More and more, Peru is becoming one side of a study in contrasts that has Venezuela at its other end.
The Peruvian government says that electricity prices have declined by 30% in recent years, due to encouragement of foreign investment in the country’s natural gas infrastructure. The results of that government approach are primarily visible in the Camisea extraction and pipeline project in central Peru that came online in 2004. Now, Camisea is delivering greater supplies of hydrocarbons by the year.
In October 2009, the Ministry of Energy and Mines predicted that a World Bank-funded expansion of the Camisea pipeline would boost throughput capacity 43% by the end of 2010. Domestic demand, not exports, are the priority, even though President Alan Garcia is also targeting major liquefied natural gas (LNG) sales to other countries.
Peru’s economy grew by 3.4% from the fourth quarter of 2008 to the same time in 2009, giving it full-year growth of .9%. Venezuela’s economy shrank by 5.8% from Q4 ’08 to Q4 ’09.
Now, after expropriating the production and exploration properties of ExxonMobil and ConocoPhillips, President Hugo Chavez and his government are reported to owe American businesses $12 billion for seizures.
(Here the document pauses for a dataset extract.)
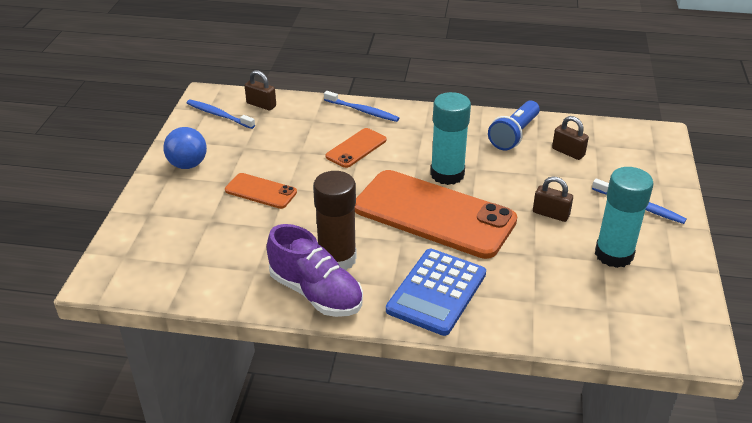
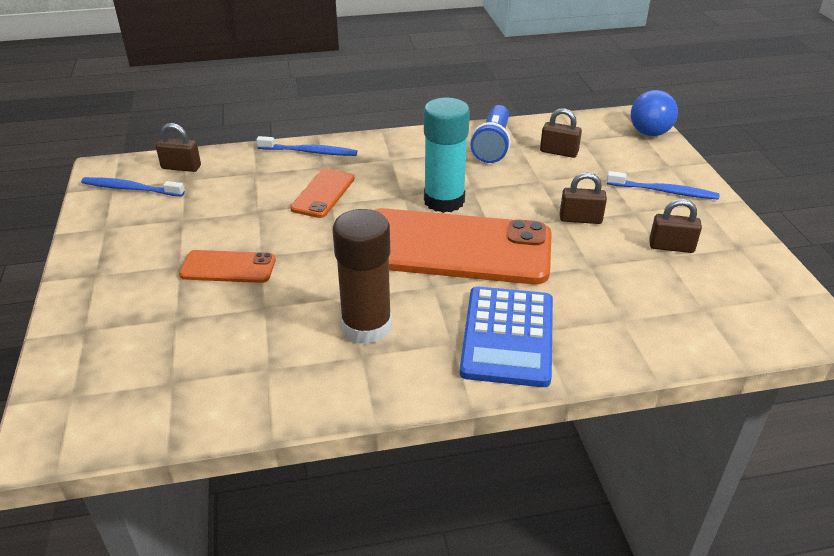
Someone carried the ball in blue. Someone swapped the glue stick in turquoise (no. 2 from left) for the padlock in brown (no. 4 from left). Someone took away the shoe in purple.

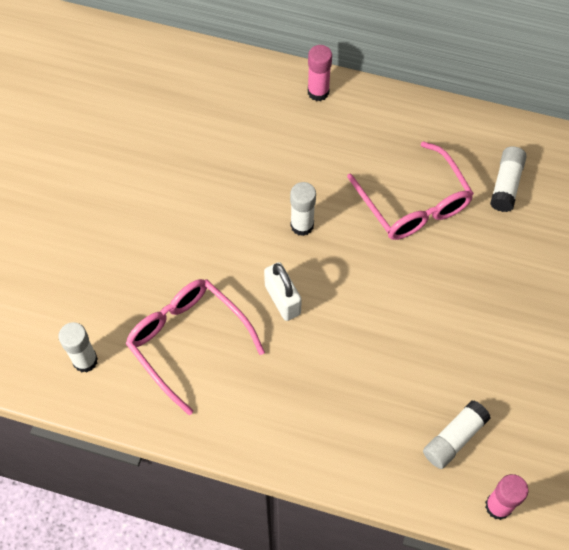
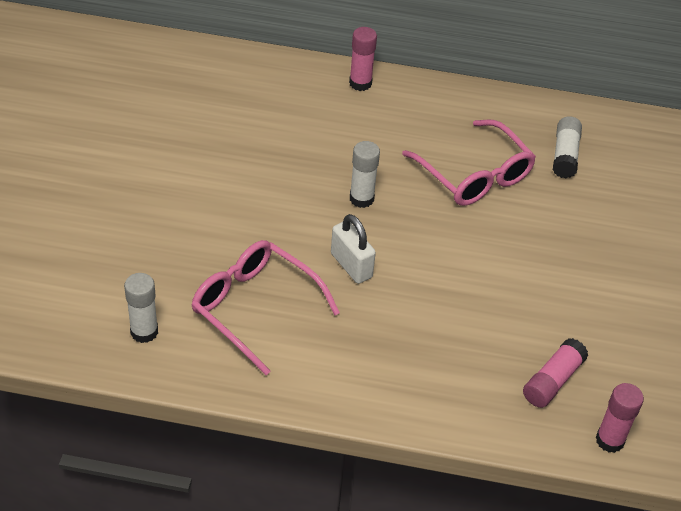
Someone repainted the glue stick in white (no. 3 from left), which became the glue stick in pink (no. 2 from left).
The Venezuela-U.S. Chamber of Commerce puts at 28 the number of member companies whose operations have been nationalized by Venezuela.
Venezuela, an OPEC member whose economy is heavily dependent on fossil fuels, gloated when oil prices moved into triple digits before the global recession hit, but these days blackouts and electricity rationing are persistent threats in the capital of Caracas and elsewhere.
Down in Peru, the official Andina press agency reports that 94% of the population is expected to be covered by electricity access in 2011. The country’s official investment and new initiatives to draw local and foreign companies into renewable energy production will keep moving prices down and access up in Peru.